__Aim of the task__:
Reproduce the entries shown below only from the line with "51: (345, 287, 1.02)" down to the line with "65: (267, 306, 0.91)", keeping both end lines and copying each one exactly.

Stored data entries:
---------------
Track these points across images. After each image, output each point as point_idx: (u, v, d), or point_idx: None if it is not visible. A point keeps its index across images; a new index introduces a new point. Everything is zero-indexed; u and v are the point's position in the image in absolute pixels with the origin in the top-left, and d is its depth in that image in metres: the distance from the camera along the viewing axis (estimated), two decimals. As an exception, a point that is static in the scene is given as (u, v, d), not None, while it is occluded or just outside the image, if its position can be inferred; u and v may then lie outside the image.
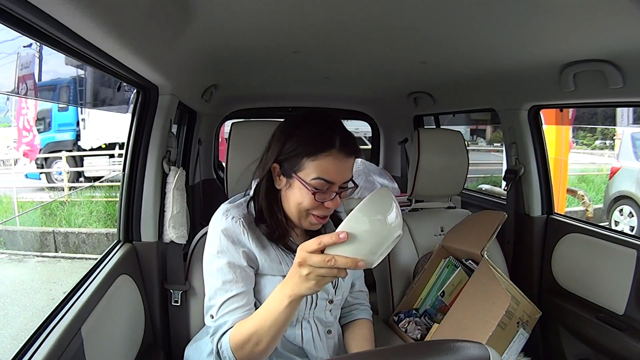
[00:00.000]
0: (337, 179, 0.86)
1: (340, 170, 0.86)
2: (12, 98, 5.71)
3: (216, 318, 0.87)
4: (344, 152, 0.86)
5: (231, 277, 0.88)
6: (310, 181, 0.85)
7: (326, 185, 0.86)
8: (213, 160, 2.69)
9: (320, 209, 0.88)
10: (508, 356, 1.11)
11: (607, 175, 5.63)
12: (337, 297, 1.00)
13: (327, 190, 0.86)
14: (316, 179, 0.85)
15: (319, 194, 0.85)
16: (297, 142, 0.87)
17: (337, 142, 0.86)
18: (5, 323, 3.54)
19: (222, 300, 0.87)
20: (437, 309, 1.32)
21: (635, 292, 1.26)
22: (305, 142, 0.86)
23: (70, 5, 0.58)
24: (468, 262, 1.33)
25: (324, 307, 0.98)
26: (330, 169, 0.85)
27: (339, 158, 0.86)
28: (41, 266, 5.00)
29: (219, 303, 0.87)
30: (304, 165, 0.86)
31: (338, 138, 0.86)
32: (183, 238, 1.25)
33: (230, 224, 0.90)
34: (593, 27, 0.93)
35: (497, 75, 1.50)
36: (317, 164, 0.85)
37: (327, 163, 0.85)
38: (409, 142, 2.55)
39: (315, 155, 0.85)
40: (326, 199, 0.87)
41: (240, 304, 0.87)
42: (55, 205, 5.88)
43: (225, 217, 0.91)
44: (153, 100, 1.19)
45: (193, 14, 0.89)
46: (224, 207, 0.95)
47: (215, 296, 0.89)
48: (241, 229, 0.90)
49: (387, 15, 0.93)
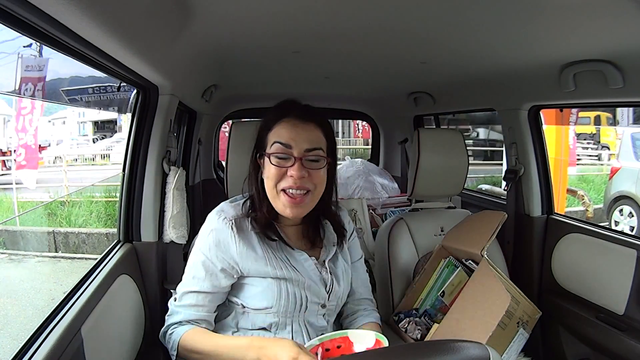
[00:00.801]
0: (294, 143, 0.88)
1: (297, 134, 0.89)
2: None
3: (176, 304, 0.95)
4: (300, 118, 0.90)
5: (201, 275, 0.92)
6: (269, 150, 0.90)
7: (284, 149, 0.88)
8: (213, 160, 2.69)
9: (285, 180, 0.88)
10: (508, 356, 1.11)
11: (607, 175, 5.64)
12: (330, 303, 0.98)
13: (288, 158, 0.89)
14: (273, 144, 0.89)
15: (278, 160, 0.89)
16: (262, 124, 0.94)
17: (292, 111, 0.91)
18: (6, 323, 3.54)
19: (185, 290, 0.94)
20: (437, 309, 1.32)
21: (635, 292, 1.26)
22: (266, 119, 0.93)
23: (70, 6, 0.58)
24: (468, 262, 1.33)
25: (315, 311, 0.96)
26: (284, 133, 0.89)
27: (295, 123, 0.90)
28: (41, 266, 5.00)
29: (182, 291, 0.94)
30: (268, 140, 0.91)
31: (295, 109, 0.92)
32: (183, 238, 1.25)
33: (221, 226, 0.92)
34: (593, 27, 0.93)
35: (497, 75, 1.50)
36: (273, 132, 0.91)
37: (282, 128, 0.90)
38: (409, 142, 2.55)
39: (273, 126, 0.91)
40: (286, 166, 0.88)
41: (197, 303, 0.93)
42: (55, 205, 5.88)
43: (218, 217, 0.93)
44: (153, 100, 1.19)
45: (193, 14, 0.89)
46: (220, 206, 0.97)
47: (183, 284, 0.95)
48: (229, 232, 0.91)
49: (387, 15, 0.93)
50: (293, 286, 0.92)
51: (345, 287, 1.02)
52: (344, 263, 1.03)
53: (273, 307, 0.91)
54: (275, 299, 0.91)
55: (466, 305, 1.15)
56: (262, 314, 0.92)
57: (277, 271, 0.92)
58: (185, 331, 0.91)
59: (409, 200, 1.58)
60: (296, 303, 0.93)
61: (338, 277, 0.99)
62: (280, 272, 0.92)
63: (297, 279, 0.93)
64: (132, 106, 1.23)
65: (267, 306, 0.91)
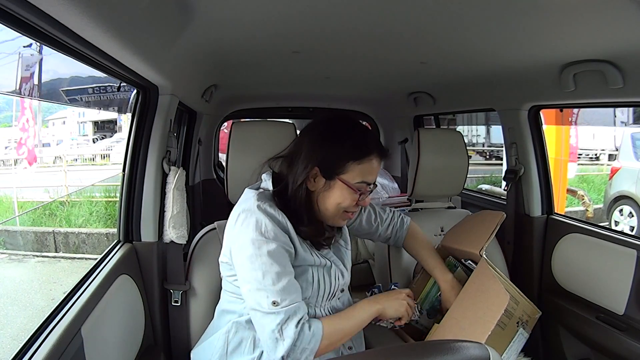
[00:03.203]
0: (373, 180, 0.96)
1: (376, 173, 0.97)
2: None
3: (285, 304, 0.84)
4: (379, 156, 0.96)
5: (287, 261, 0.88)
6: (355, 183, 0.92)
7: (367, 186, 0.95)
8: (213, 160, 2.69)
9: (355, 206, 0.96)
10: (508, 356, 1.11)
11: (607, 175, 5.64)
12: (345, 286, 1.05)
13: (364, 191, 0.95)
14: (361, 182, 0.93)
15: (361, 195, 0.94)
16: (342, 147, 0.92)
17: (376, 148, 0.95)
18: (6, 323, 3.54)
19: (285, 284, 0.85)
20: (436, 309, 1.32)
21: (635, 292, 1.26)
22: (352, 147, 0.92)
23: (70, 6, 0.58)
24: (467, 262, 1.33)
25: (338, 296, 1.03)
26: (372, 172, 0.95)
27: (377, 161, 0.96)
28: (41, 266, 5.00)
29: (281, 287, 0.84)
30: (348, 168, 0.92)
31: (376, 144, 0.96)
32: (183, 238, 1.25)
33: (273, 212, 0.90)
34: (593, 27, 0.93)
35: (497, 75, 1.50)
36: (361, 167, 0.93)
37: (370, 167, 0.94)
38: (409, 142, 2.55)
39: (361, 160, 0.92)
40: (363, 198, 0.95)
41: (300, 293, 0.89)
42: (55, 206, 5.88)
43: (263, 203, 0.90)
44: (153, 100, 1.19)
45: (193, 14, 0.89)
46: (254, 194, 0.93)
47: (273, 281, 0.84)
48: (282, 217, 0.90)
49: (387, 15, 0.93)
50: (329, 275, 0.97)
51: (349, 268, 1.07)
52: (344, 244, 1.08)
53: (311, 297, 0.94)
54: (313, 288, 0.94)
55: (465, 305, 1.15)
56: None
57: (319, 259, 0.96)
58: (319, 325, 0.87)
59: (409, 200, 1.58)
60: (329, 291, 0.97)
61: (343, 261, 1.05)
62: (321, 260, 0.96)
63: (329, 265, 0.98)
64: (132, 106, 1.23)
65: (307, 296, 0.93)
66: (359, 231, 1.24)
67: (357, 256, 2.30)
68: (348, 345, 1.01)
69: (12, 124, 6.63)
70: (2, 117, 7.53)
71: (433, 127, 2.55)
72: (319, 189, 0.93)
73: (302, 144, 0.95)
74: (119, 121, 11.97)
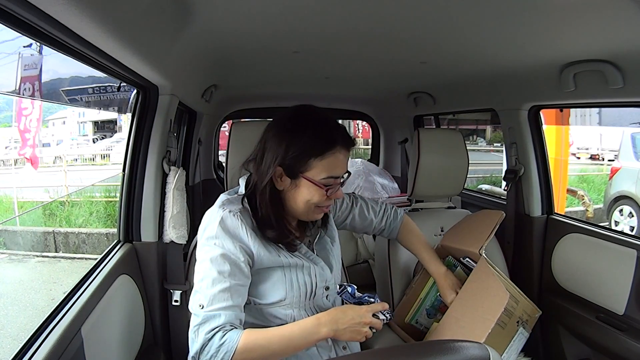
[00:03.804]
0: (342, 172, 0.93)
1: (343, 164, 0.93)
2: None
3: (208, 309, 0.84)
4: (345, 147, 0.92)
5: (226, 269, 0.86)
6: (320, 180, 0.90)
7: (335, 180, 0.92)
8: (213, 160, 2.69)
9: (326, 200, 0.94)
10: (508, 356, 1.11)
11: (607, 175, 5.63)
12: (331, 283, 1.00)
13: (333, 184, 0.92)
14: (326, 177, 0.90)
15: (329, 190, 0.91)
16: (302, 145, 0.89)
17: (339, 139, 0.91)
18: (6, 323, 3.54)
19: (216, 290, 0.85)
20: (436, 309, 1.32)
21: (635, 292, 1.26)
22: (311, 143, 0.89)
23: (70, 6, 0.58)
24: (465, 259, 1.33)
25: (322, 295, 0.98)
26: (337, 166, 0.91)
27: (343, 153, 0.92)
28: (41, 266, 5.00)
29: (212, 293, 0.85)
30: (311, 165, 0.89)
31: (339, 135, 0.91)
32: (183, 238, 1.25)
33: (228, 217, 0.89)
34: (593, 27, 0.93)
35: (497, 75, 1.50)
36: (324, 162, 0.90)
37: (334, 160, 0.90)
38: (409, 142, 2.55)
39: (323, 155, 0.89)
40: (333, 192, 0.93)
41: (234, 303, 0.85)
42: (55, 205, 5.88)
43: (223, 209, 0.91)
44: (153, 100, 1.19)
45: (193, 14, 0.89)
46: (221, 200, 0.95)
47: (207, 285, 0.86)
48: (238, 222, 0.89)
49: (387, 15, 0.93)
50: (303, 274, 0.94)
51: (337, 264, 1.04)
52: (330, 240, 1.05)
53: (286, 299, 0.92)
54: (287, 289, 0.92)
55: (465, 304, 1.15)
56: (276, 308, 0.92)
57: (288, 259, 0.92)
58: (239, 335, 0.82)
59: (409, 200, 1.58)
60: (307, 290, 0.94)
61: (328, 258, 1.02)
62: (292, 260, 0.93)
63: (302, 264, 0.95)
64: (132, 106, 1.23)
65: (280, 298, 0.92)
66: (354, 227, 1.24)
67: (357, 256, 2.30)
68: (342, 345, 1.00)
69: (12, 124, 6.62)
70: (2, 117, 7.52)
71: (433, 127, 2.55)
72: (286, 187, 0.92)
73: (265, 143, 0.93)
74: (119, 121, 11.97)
---------------
__Answer section__:
51: (345, 287, 1.02)
52: (344, 263, 1.03)
53: (273, 307, 0.91)
54: (275, 299, 0.91)
55: (466, 305, 1.15)
56: (262, 314, 0.92)
57: (277, 271, 0.92)
58: (185, 331, 0.91)
59: (409, 200, 1.58)
60: (296, 303, 0.93)
61: (338, 277, 0.99)
62: (280, 272, 0.92)
63: (297, 279, 0.93)
64: (132, 106, 1.23)
65: (267, 306, 0.91)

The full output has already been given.